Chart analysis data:
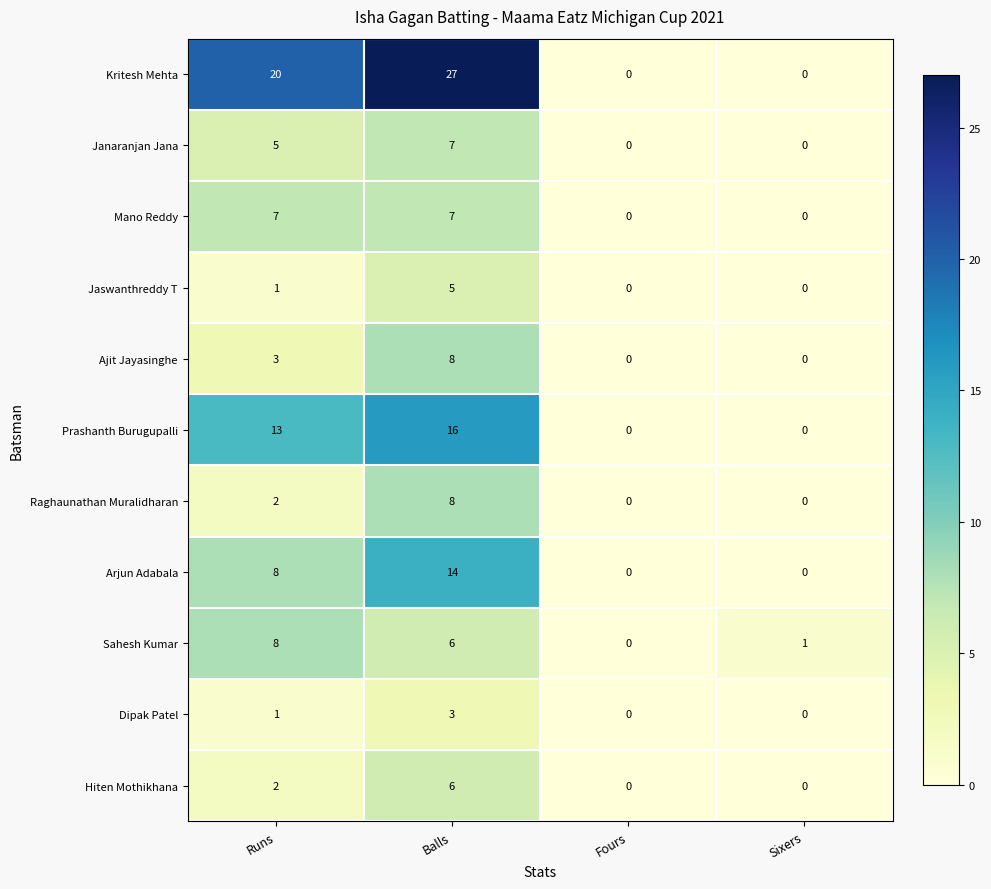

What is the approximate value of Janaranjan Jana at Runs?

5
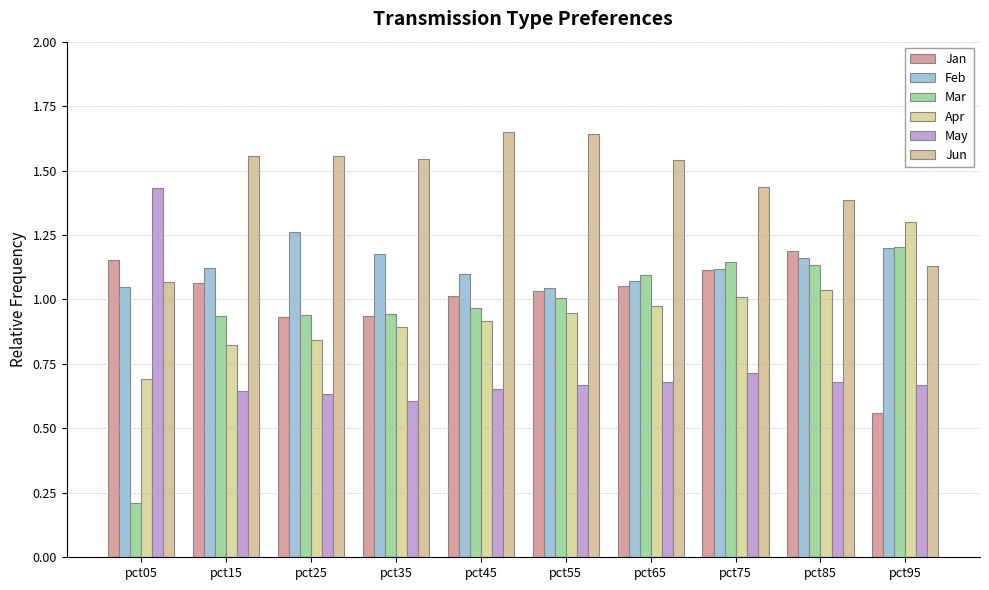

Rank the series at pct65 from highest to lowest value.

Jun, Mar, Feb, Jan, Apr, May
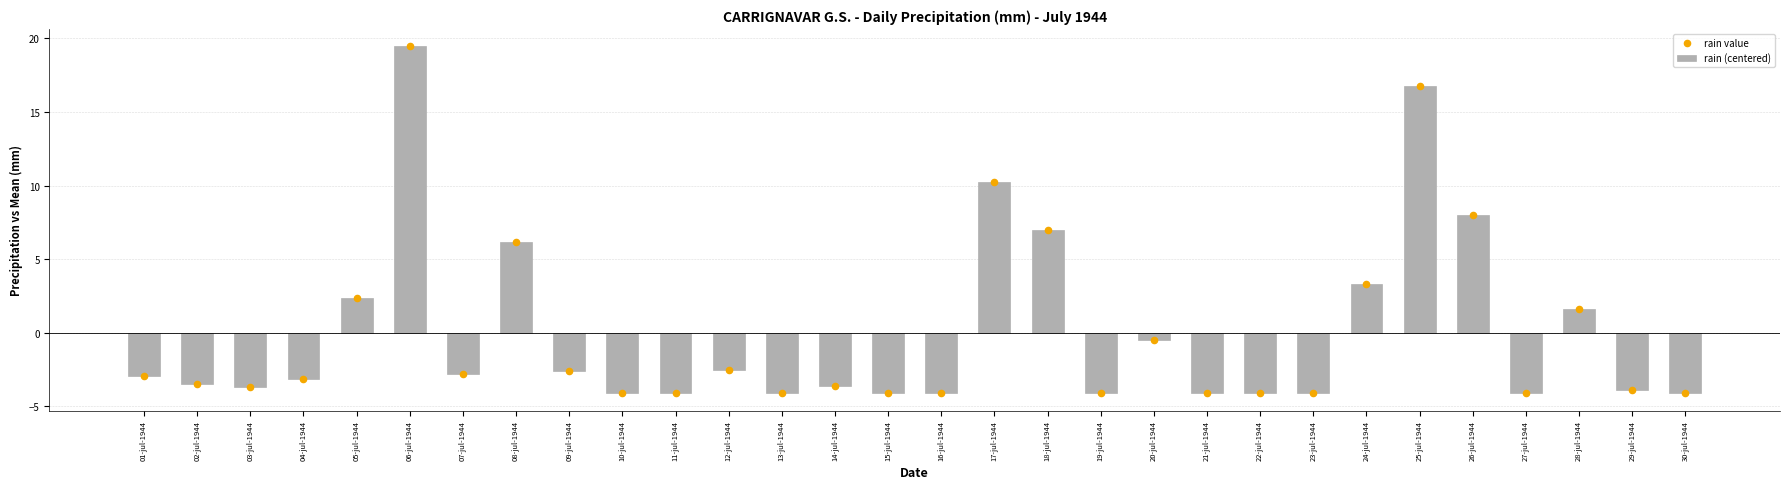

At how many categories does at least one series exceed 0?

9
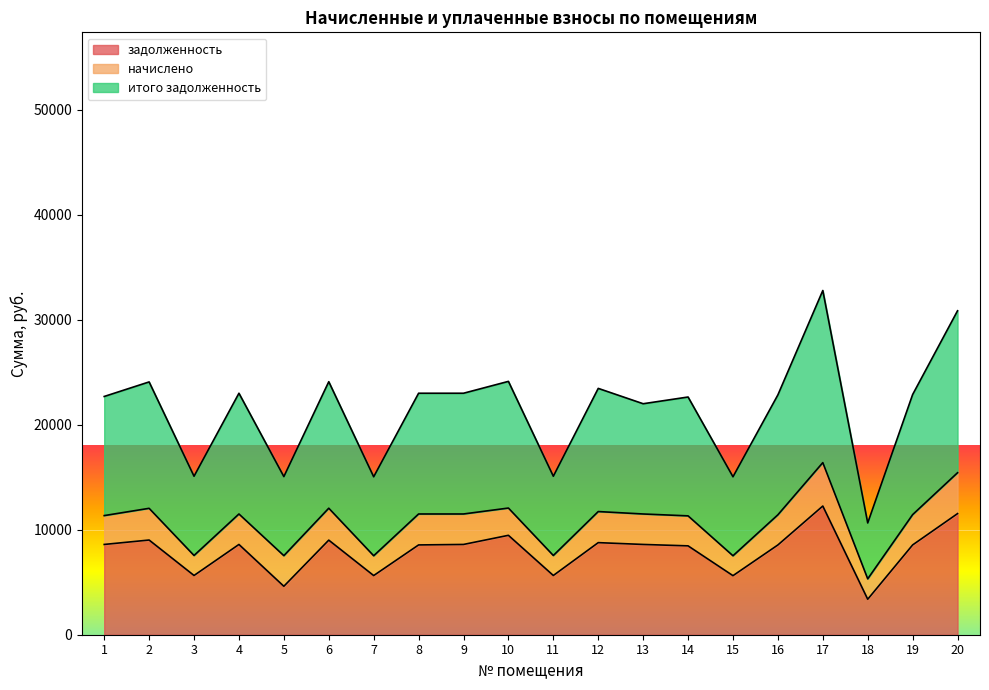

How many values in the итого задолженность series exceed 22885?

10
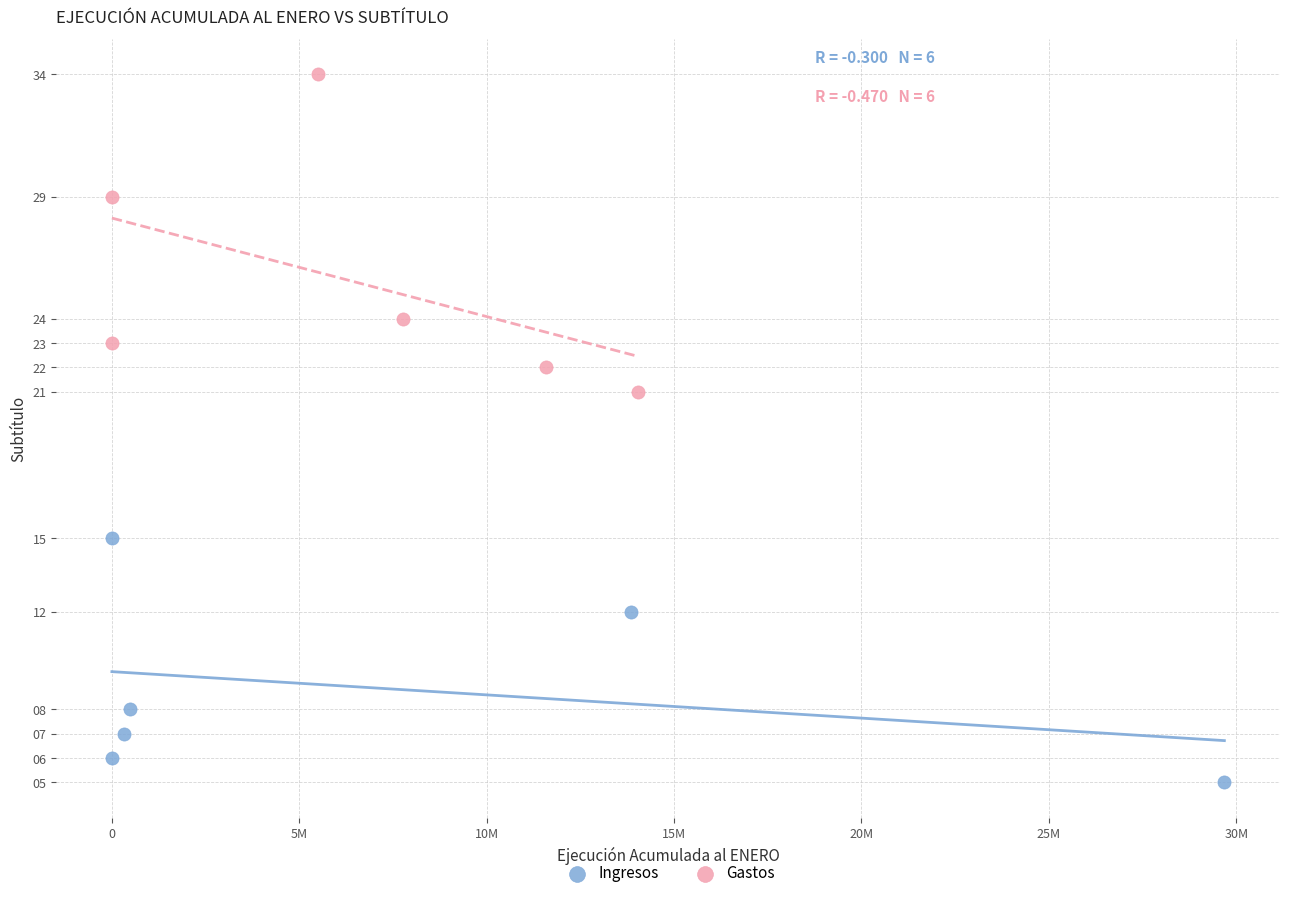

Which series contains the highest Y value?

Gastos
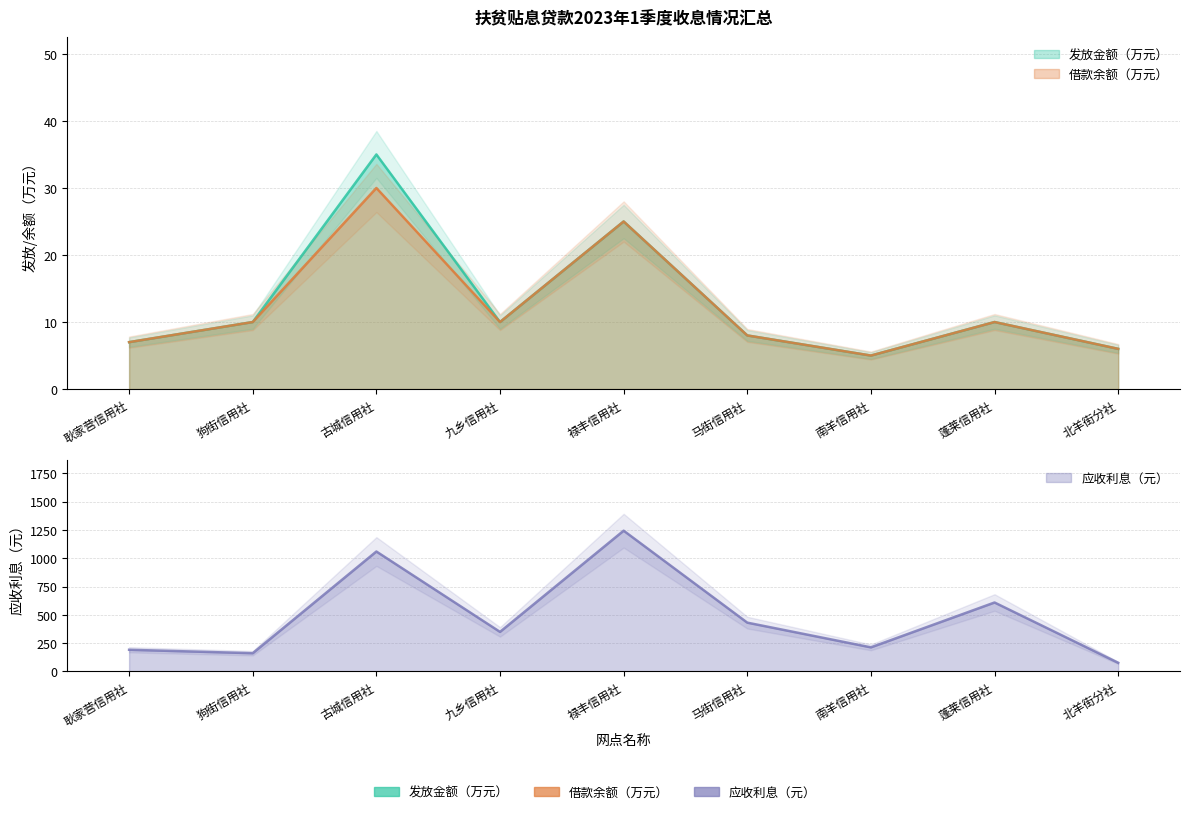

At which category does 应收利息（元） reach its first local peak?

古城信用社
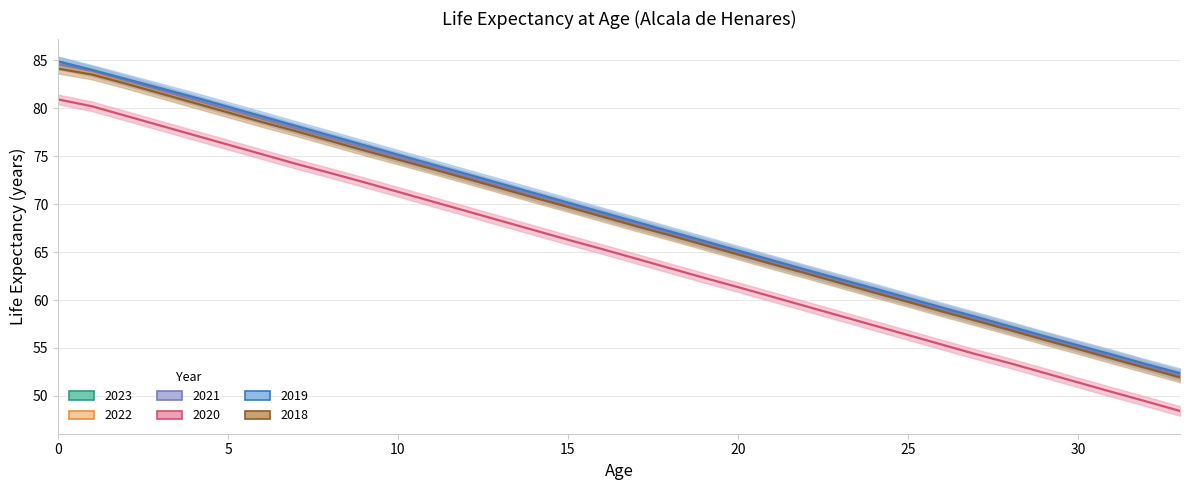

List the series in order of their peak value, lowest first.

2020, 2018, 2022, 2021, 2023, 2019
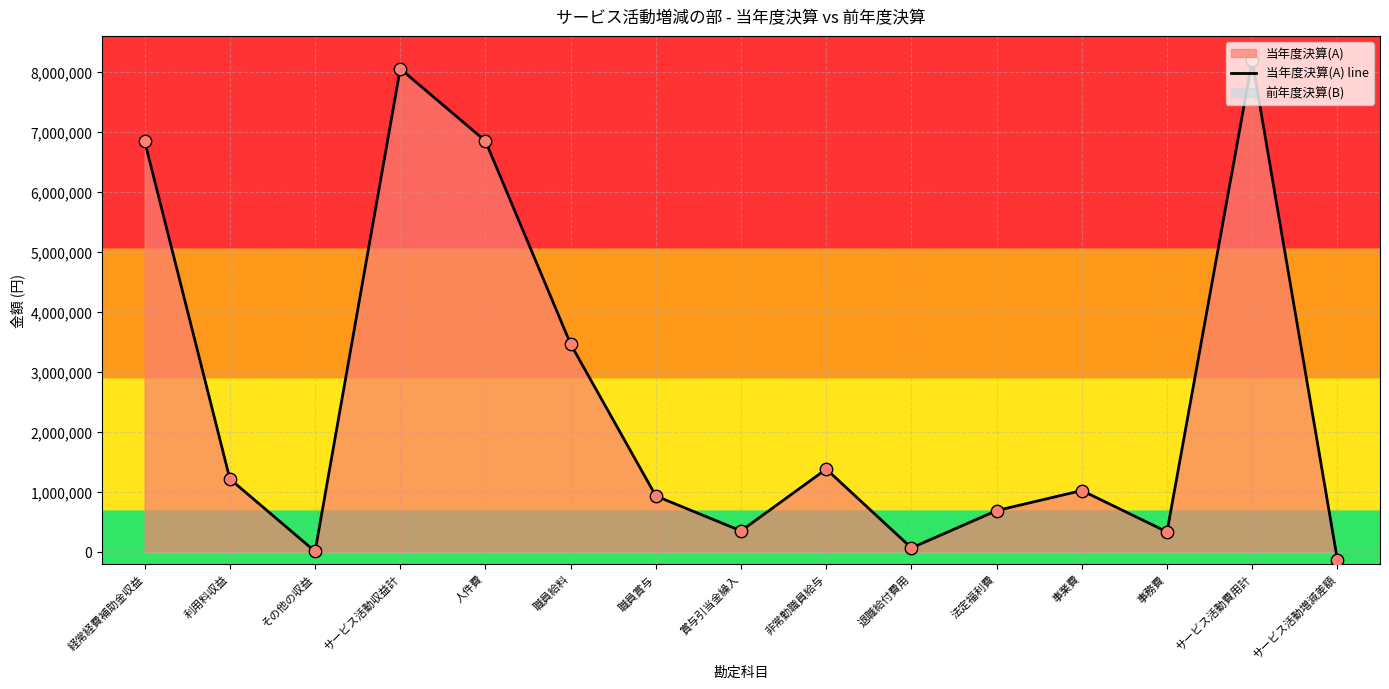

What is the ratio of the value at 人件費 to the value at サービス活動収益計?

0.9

Instructions for the task: Please rewrite all the items above, swapping "series" for "data series" and leaving everything else unchanged. Omit the pictures from your answer.

Solution:
What is the approximate value of Janaranjan Jana at Runs?

5

Rank the data series at pct65 from highest to lowest value.

Jun, Mar, Feb, Jan, Apr, May

At how many categories does at least one data series exceed 0?

9

How many values in the итого задолженность data series exceed 22885?

10

Which data series contains the highest Y value?

Gastos

At which category does 应收利息（元） reach its first local peak?

古城信用社

List the data series in order of their peak value, lowest first.

2020, 2018, 2022, 2021, 2023, 2019

What is the ratio of the value at 人件費 to the value at サービス活動収益計?

0.9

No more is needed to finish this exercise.